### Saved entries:

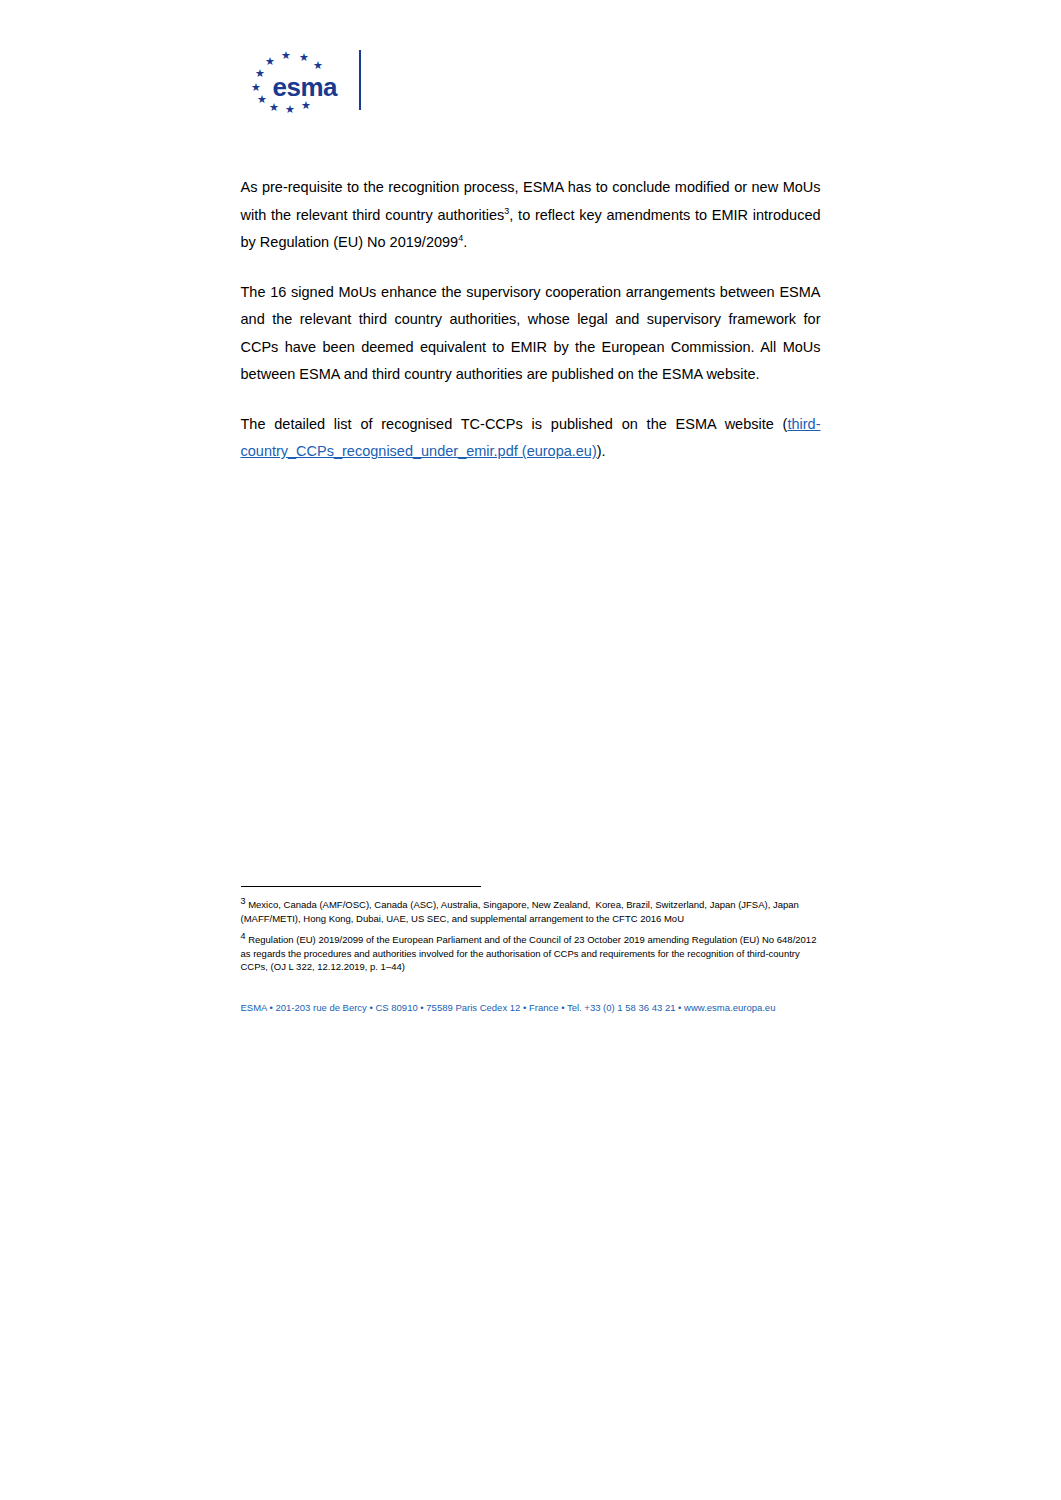★ ★ ★ ★ ★ ★ ★ ★ ★ ★ esma
As pre-requisite to the recognition process, ESMA has to conclude modified or new MoUs with the relevant third country authorities3, to reflect key amendments to EMIR introduced by Regulation (EU) No 2019/20994.
The 16 signed MoUs enhance the supervisory cooperation arrangements between ESMA and the relevant third country authorities, whose legal and supervisory framework for CCPs have been deemed equivalent to EMIR by the European Commission. All MoUs between ESMA and third country authorities are published on the ESMA website.
The detailed list of recognised TC-CCPs is published on the ESMA website (third-country_CCPs_recognised_under_emir.pdf (europa.eu)).
3 Mexico, Canada (AMF/OSC), Canada (ASC), Australia, Singapore, New Zealand, Korea, Brazil, Switzerland, Japan (JFSA), Japan (MAFF/METI), Hong Kong, Dubai, UAE, US SEC, and supplemental arrangement to the CFTC 2016 MoU
4 Regulation (EU) 2019/2099 of the European Parliament and of the Council of 23 October 2019 amending Regulation (EU) No 648/2012 as regards the procedures and authorities involved for the authorisation of CCPs and requirements for the recognition of third-country CCPs, (OJ L 322, 12.12.2019, p. 1–44)
ESMA • 201-203 rue de Bercy • CS 80910 • 75589 Paris Cedex 12 • France • Tel. +33 (0) 1 58 36 43 21 • www.esma.europa.eu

### TASK:
Your answer must be an exact transcription of the lines from the one containing "3 Mexico, Canada" through the last line of the records above, and nothing else.

### RESPONSE BELOW:
3 Mexico, Canada (AMF/OSC), Canada (ASC), Australia, Singapore, New Zealand, Korea, Brazil, Switzerland, Japan (JFSA), Japan (MAFF/METI), Hong Kong, Dubai, UAE, US SEC, and supplemental arrangement to the CFTC 2016 MoU
4 Regulation (EU) 2019/2099 of the European Parliament and of the Council of 23 October 2019 amending Regulation (EU) No 648/2012 as regards the procedures and authorities involved for the authorisation of CCPs and requirements for the recognition of third-country CCPs, (OJ L 322, 12.12.2019, p. 1–44)
ESMA • 201-203 rue de Bercy • CS 80910 • 75589 Paris Cedex 12 • France • Tel. +33 (0) 1 58 36 43 21 • www.esma.europa.eu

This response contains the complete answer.